Weist, ao contrário da maioria dos gestores de talento que há por aí a capitalizar nos influenciadores, é da mesma geração que eles. Começou a fazer isto aos 17 anos e hoje tem 23. Fala a sua linguagem, entende o seu público, não é um espertalhão de 40 anos que decidiu mudar de carreira para ir na onda. “Estamos na febre do ouro das redes sociais”, diz no documentário. O seu propósito é garimpar enquanto pode, porque sabe que o mercado é volátil. Essa consciência é ainda mais premente no final do filme, quando decide focar-se mais em criadores de conteúdos que influenciadores.
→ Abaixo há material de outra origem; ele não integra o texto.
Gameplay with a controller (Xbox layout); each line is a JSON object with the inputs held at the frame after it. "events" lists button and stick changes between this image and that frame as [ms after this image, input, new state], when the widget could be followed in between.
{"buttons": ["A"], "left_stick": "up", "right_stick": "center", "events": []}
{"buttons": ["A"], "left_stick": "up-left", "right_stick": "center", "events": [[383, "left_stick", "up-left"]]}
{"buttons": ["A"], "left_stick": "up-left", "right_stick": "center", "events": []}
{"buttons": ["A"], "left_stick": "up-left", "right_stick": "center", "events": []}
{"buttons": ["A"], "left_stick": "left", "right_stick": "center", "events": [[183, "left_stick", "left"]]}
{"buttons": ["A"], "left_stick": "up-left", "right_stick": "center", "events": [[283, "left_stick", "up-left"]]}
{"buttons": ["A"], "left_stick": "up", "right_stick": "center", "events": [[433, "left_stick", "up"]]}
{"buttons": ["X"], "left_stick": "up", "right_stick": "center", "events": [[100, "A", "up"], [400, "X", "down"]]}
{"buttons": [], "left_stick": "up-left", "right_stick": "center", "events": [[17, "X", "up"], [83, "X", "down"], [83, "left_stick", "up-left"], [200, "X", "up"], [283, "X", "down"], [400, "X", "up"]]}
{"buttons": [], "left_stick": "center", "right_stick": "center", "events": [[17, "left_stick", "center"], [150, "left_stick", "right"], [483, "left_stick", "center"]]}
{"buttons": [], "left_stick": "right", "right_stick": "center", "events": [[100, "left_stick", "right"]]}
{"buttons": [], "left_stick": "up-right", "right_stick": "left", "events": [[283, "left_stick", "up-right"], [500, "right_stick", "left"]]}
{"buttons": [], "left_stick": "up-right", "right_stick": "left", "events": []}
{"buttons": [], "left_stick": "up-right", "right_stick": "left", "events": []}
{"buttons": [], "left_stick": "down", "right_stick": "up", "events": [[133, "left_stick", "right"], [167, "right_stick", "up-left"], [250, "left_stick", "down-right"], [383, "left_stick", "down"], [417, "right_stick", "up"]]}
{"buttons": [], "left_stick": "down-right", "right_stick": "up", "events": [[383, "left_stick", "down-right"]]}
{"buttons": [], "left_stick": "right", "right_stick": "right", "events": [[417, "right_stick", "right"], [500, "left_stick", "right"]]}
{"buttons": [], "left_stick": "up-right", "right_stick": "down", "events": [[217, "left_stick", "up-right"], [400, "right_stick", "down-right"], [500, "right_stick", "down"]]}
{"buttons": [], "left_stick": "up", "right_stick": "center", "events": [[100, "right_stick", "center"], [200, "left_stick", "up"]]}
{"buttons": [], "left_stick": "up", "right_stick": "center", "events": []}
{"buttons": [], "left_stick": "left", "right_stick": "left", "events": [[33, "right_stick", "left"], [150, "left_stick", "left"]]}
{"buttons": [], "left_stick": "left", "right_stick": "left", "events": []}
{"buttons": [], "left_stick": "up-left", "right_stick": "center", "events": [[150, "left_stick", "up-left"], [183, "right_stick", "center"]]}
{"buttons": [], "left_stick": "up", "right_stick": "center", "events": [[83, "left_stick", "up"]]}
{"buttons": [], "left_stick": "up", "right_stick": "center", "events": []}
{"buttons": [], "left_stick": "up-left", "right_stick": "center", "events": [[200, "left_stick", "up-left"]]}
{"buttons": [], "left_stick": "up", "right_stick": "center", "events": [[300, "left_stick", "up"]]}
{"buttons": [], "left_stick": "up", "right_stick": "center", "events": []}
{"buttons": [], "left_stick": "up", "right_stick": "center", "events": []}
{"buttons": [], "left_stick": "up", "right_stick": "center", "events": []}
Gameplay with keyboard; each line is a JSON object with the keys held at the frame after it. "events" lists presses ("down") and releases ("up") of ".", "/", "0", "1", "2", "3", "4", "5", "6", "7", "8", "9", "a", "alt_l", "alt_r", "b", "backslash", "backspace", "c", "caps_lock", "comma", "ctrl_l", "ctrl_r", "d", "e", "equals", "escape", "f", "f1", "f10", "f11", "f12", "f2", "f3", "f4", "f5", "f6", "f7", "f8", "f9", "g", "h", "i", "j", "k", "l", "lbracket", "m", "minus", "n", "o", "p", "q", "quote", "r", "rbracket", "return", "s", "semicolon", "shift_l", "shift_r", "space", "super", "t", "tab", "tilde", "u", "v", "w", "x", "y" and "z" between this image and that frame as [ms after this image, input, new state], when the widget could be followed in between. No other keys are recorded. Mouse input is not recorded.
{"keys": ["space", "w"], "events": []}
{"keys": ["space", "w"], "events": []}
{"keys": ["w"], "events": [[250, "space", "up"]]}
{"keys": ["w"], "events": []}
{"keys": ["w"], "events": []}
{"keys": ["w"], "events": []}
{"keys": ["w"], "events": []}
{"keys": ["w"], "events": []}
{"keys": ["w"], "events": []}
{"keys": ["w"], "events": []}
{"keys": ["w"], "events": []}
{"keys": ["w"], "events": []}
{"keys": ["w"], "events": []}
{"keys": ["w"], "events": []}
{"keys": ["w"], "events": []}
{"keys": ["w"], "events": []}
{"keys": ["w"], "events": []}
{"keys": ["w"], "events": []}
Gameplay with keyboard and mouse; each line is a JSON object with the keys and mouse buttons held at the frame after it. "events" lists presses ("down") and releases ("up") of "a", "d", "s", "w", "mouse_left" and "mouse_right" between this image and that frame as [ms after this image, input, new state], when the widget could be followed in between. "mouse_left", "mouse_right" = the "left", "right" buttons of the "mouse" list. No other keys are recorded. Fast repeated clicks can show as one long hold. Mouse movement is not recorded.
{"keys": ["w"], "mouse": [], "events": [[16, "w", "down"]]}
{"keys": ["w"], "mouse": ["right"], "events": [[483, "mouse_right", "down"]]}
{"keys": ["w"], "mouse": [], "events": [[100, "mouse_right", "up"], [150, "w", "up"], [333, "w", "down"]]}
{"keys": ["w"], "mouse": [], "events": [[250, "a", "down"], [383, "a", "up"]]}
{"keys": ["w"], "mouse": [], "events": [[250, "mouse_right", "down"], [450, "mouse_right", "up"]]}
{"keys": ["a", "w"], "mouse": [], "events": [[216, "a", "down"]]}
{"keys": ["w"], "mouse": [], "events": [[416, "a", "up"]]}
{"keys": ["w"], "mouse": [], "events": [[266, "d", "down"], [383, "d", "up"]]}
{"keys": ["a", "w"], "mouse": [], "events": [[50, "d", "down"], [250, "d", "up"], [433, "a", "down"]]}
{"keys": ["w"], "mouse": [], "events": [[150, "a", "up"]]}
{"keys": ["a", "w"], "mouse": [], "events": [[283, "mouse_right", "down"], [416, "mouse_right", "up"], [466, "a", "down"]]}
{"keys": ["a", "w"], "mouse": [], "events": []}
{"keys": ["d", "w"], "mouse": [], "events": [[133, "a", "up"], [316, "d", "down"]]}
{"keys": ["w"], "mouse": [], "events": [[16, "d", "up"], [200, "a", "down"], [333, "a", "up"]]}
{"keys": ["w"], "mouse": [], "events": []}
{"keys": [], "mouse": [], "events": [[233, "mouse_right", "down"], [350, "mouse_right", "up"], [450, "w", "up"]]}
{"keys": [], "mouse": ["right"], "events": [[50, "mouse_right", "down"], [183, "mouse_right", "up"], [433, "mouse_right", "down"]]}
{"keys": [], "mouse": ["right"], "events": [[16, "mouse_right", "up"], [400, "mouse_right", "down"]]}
Ele mesmo acaba por questionar a validade dos influenciadores que não fazem mais nada a não ser viver em frente às câmaras com o penteado da moda, a t-shirt Gucci e as feições apelativas para miúdas de 13 anos.

Jawline é um exercício fenomenal de reflexão e empatia com a geração que procura a fama e o que os seus sucessos e insucessos provocam numa idade tão tenra. É também um levantar da cortina sobre as fãs que, numa determinada idade, entram e saem desta cultura de influência em busca de algo maior. A pressão sobre quem atinge a fama cedo é grande, principalmente quando recebem centenas de mensagens de miúdas a falarem da sua depressão e circunstâncias, colocando neles a responsabilidade da sua salvação.

Para quem está de fora a tentar entrar, como Austyn Tester, os efeitos podem ser devastadores. Como ver o oásis ali tão perto, sem lhe poder tocar, morrendo de sede num deserto adolescente onde nada mais parece fazer sentido.